L’esame di Confartigianato dei dati rilasciati per la prima volta dall’Istat sul settore dei beni e servizi la cui finalità primaria è la protezione dell’ambiente e la gestione delle risorse naturali evidenzia nel 2017 la stima preliminare del valore aggiunto generato dall’economia ambientale, valutato ai prezzi base, è pari a 36 miliardi di euro (+0,9% rispetto al 2016) e pesa per il 2,3% sul valore aggiunto complessivo e il 2,1% del PIL. Il valore della produzione supera i 77 miliardi con un incremento dell’1,9% rispetto all’anno precedente. L’economia ambientale impiega 386 mila unità di lavoro a tempo pieno (+0,5% rispetto al 2016); in termini di occupazione i green jobs equivalgono agli occupati dell’Ict rappresentato da produzione di software, consulenza informatica, gestione hardware, configurazione di personal computer, elaborazione dati, gestione database, hosting e portali web (pari a 385 mila addetti).
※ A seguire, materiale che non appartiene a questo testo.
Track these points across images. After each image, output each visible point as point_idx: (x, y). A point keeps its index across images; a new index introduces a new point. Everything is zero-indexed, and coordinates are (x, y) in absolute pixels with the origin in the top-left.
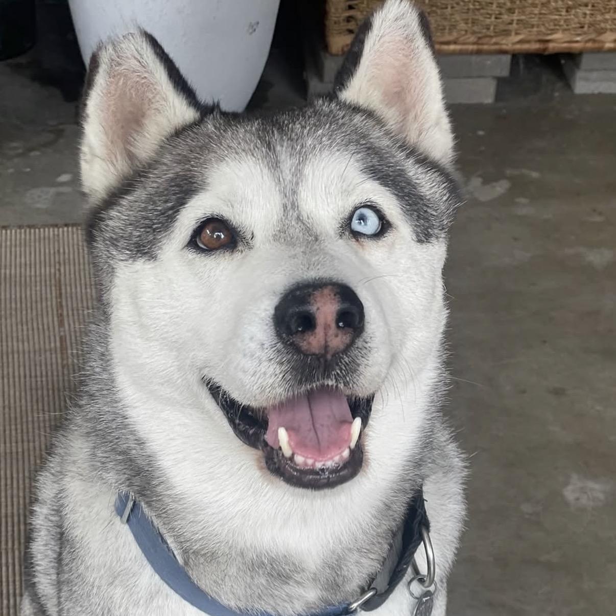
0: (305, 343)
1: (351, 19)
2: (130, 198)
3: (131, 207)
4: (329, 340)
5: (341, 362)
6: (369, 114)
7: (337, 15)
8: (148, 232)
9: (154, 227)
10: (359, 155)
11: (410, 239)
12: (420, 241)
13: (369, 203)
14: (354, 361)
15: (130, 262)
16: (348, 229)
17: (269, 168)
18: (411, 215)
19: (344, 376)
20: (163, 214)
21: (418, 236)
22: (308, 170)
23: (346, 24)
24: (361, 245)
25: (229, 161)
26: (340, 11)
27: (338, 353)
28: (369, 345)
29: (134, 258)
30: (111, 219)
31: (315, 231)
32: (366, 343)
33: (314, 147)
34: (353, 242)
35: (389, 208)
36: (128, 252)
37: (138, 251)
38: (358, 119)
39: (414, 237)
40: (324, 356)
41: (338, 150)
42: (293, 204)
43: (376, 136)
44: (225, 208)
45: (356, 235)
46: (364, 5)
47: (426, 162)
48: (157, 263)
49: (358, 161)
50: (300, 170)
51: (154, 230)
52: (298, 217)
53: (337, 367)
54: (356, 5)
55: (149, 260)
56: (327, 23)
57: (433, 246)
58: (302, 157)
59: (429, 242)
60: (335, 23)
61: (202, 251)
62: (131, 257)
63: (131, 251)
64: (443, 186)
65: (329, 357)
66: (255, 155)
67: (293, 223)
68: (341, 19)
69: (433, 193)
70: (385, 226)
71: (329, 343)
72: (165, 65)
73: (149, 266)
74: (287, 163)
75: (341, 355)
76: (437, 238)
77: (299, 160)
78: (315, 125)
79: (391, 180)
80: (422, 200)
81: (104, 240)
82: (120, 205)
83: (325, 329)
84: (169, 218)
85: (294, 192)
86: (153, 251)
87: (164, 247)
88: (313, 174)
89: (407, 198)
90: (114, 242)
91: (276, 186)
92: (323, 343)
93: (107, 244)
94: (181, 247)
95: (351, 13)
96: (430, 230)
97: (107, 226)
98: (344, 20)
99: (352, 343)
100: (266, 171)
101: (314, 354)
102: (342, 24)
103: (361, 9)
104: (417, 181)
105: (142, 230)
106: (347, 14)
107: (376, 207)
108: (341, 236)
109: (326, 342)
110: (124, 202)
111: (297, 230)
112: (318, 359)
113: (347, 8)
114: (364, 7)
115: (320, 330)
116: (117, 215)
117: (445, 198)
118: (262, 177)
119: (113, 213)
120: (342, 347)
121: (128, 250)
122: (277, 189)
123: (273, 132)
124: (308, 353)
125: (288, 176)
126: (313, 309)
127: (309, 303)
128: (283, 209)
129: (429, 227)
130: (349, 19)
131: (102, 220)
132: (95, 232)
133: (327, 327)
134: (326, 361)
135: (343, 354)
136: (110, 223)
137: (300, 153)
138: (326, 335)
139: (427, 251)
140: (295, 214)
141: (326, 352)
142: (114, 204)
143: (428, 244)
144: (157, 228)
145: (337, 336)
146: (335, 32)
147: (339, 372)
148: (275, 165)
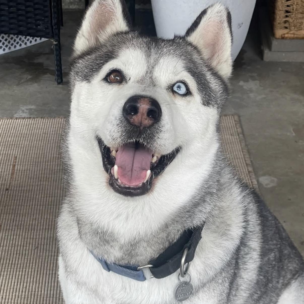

Nel 2017 i due terzi (65,3%) del valore aggiunto dell’economia ambientale deriva dalla produzione di beni e servizi destinati alla gestione delle risorse naturali (ovvero riduzione del prelievo di risorse dall’ambiente e altre azioni per la conservazione e il mantenimento degli stock); tra queste prevale la gestione delle risorse energetiche che realizza il 60% del valore aggiunto, con un 47,2% del valore aggiunto derivante da produzione di energia da fonti rinnovabili – idroelettrico, solare, eolico, geotermico, biomasse, biocombustibili – e un 12,3% da risparmi nella gestione del calore/energia.
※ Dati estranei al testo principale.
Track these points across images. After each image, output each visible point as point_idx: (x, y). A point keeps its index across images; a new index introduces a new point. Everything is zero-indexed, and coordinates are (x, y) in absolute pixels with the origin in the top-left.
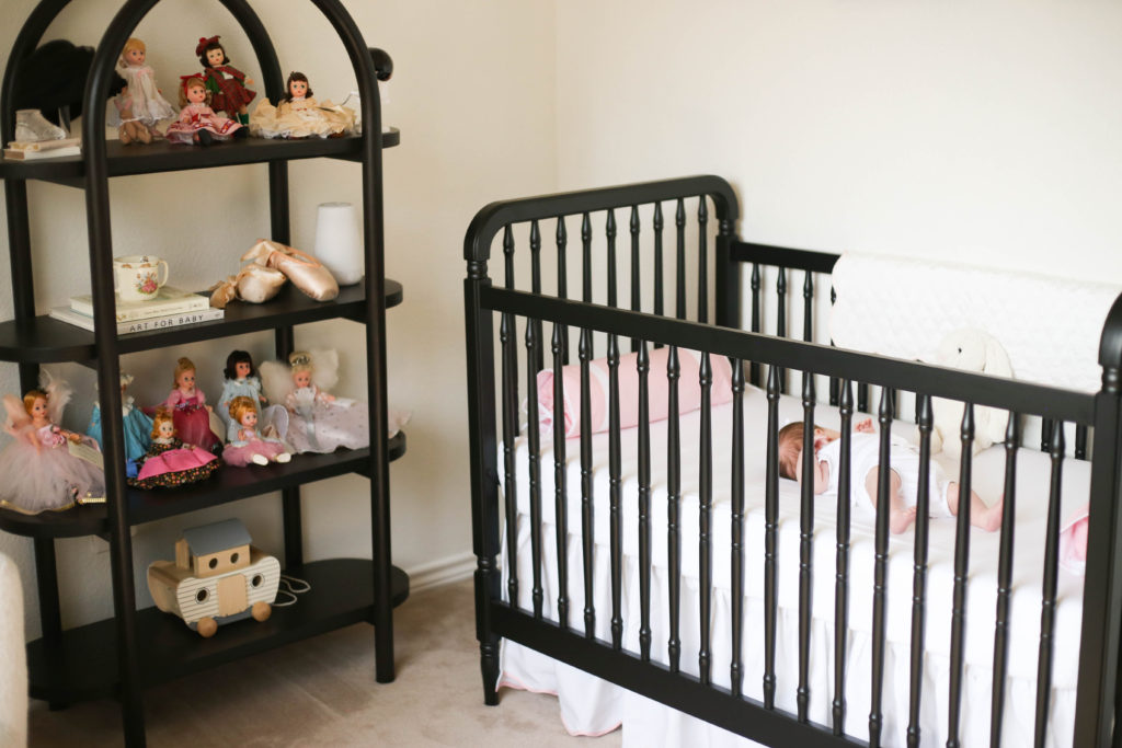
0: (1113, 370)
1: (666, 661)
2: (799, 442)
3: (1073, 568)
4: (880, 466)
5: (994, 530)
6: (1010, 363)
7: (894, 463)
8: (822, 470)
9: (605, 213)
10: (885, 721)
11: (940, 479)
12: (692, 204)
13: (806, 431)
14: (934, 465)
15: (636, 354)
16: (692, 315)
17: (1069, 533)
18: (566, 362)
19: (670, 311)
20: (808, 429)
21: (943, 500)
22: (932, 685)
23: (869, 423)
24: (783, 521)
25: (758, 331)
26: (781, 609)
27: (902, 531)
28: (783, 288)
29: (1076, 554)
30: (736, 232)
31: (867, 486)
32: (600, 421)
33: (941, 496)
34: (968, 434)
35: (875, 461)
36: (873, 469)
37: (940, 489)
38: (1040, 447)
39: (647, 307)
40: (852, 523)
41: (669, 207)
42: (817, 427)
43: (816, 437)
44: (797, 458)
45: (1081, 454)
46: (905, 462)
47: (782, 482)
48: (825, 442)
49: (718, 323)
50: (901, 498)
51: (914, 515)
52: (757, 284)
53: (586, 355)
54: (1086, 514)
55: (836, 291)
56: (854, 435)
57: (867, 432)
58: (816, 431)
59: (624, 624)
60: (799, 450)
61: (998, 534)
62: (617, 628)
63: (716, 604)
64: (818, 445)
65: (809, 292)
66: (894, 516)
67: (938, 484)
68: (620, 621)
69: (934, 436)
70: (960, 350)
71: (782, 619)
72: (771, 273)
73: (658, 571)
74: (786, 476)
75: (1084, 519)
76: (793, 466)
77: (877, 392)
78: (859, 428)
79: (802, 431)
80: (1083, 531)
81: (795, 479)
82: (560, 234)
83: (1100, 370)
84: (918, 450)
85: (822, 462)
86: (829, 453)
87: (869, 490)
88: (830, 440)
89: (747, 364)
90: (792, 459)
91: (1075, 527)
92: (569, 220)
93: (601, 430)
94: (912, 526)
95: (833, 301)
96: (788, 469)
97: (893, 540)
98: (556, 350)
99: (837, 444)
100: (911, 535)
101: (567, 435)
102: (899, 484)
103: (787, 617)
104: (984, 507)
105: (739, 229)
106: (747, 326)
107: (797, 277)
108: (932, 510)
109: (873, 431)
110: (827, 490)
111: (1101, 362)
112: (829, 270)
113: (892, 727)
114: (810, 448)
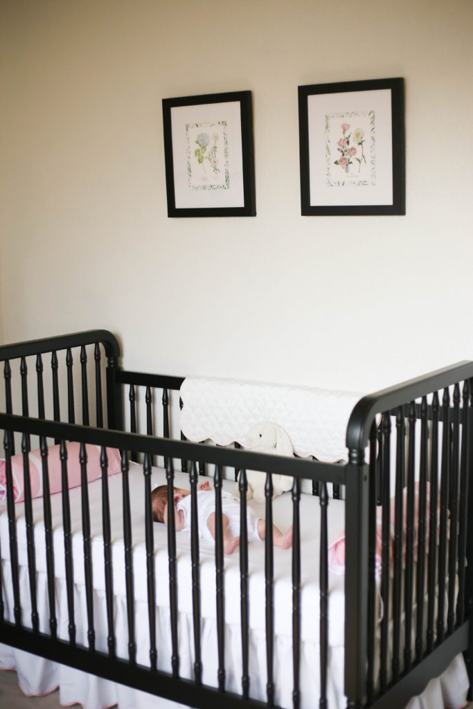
0: (355, 450)
1: (86, 644)
2: (165, 499)
3: (337, 571)
4: (216, 512)
5: (288, 548)
6: (291, 441)
7: (224, 510)
8: (180, 516)
9: (35, 356)
10: (227, 674)
11: (253, 517)
12: (90, 348)
13: (169, 492)
14: (249, 510)
15: (58, 446)
16: (93, 423)
17: (333, 549)
18: (13, 454)
19: (79, 421)
20: (170, 489)
21: (256, 531)
22: (255, 649)
23: (207, 484)
24: (157, 551)
25: (135, 432)
26: (158, 608)
27: (231, 552)
28: (150, 399)
29: (338, 560)
30: (119, 364)
31: (208, 525)
32: (37, 489)
33: (254, 528)
34: (269, 491)
35: (213, 509)
36: (212, 514)
37: (253, 524)
38: (312, 493)
39: (64, 418)
40: (201, 550)
41: (76, 351)
42: (175, 488)
43: (176, 495)
44: (163, 509)
45: (337, 496)
46: (231, 509)
47: (156, 525)
48: (181, 497)
49: (109, 427)
50: (229, 531)
51: (238, 542)
52: (133, 397)
53: (26, 449)
54: (343, 537)
55: (183, 400)
56: (199, 492)
57: (207, 490)
58: (175, 491)
59: (58, 622)
60: (165, 504)
61: (290, 550)
62: (53, 624)
63: (117, 607)
64: (177, 500)
65: (166, 401)
66: (226, 543)
67: (252, 521)
68: (55, 620)
69: (249, 493)
70: (261, 436)
71: (159, 612)
72: (142, 390)
73: (79, 588)
74: (157, 521)
75: (342, 540)
76: (162, 514)
77: (212, 468)
78: (202, 487)
79: (166, 491)
80: (342, 547)
81: (162, 522)
82: (7, 372)
83: (347, 451)
84: (239, 500)
85: (180, 510)
86: (184, 504)
87: (210, 528)
88: (184, 496)
89: (129, 453)
90: (161, 510)
91: (336, 546)
92: (12, 362)
93: (38, 495)
94: (238, 549)
95: (181, 407)
96: (159, 516)
97: (226, 559)
98: (7, 447)
99: (188, 499)
100: (237, 555)
101: (16, 501)
102: (228, 523)
103: (163, 612)
104: (280, 534)
105: (121, 363)
106: (128, 429)
107: (159, 393)
108: (250, 538)
109: (210, 489)
110: (183, 528)
111: (347, 445)
112: (178, 388)
113: (232, 677)
114: (172, 502)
Il restante terzo (34,7%) di valore aggiunto è relativo alle attività di protezione dell’ambiente e registra il maggiore apporto nella gestione rifiuti (19,7%); seguono la gestione delle acque reflue con l’8,3% del valore aggiunto, protezione e risanamento del suolo, delle acque del sottosuolo e delle acque di superficie con il 4,0%, la protezione di aria e clima con l’1,9%.
Il confronto internazionale, disponibile su dati al 2016, evidenzia che l’economia ambientale pesa maggiormente in Finlandia dove vale il 5,7% del PIL, in Estonia con il 4,6%, Austria con 3,8% e Danimarca con 3,3%. Il 2,1% del PIL dell’Italia sopravanza l’1,9% della Spagna, l’1,8% della Germania e l’1,4% del Regno Unito e della Francia.
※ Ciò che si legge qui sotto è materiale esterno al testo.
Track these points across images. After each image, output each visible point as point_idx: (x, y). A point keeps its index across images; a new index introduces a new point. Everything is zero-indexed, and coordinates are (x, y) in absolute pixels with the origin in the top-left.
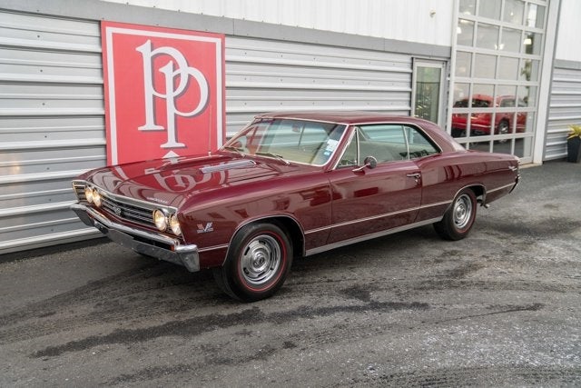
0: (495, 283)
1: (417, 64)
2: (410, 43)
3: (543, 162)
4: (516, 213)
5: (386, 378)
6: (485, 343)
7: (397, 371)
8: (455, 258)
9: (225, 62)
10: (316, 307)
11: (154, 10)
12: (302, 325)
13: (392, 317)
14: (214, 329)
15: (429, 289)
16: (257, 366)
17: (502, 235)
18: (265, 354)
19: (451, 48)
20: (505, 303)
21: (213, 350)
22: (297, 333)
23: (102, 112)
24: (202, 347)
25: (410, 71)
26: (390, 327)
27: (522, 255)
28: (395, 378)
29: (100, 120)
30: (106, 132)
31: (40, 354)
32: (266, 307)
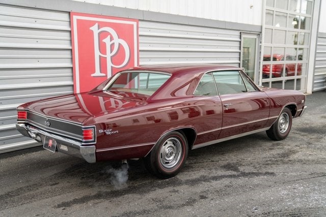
0: (309, 161)
1: (243, 36)
2: (239, 24)
3: (313, 92)
4: (306, 122)
5: (266, 214)
6: (316, 194)
7: (271, 210)
8: (280, 147)
9: (139, 36)
10: (210, 176)
11: (99, 6)
12: (206, 186)
13: (256, 180)
14: (155, 190)
15: (271, 164)
16: (188, 209)
17: (303, 133)
18: (191, 202)
19: (262, 26)
20: (319, 171)
21: (160, 201)
22: (204, 190)
23: (71, 66)
24: (153, 200)
25: (240, 40)
26: (257, 186)
27: (319, 145)
28: (271, 214)
29: (70, 70)
30: (73, 77)
31: (59, 206)
32: (182, 177)
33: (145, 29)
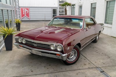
33: (30, 9)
Nel dettaglio la produzione di energia da rinnovabili in Italia vale 1 punto di PIL, il doppio rispetto allo 0,5% della media dell’Unione europea; l’Italia, con Danimarca e Bulgaria, è al terzo posto nell’Unione per il peso di questo segmento della green economy, dietro a Finlandia (1,3%) e Lettonia (1,1%); il peso dell’economia italiana da rinnovabili supera quello della Spagna (0,8% di PIL), della Germania (0,5%) e della Francia (0,2%).
Nell’arco di un triennio il valore aggiunto dell’economia ambientale italiana è salito del 10,7%; tra i settori green più rilevanti, si osservano crescite più marcate nella gestione delle acque reflue (+14,3%) e nella produzione di energia da fonti rinnovabili (+12,2%); meno dinamica la gestione dei rifiuti (+5,8%).
Va infine ricordato che la dinamica della produzione di energia da fonti rinnovabili interessa 99 mila imprese della filiera delle FER con 304 mila addetti; le imprese della filiera appartengono principalmente (87%) all’Installazione, manutenzione e riparazione di impianti elettrici in edifici o in altre opere di costruzione, poco meno di un decimo (9%) produce energia; il restante 4% opera nella fabbricazione di motori, generatori e trasformatori elettrici, recupero e preparazione per il riciclaggio dei rifiuti solidi urbani, industriali e biomasse e fabbricazione di turbine e turboalternatori.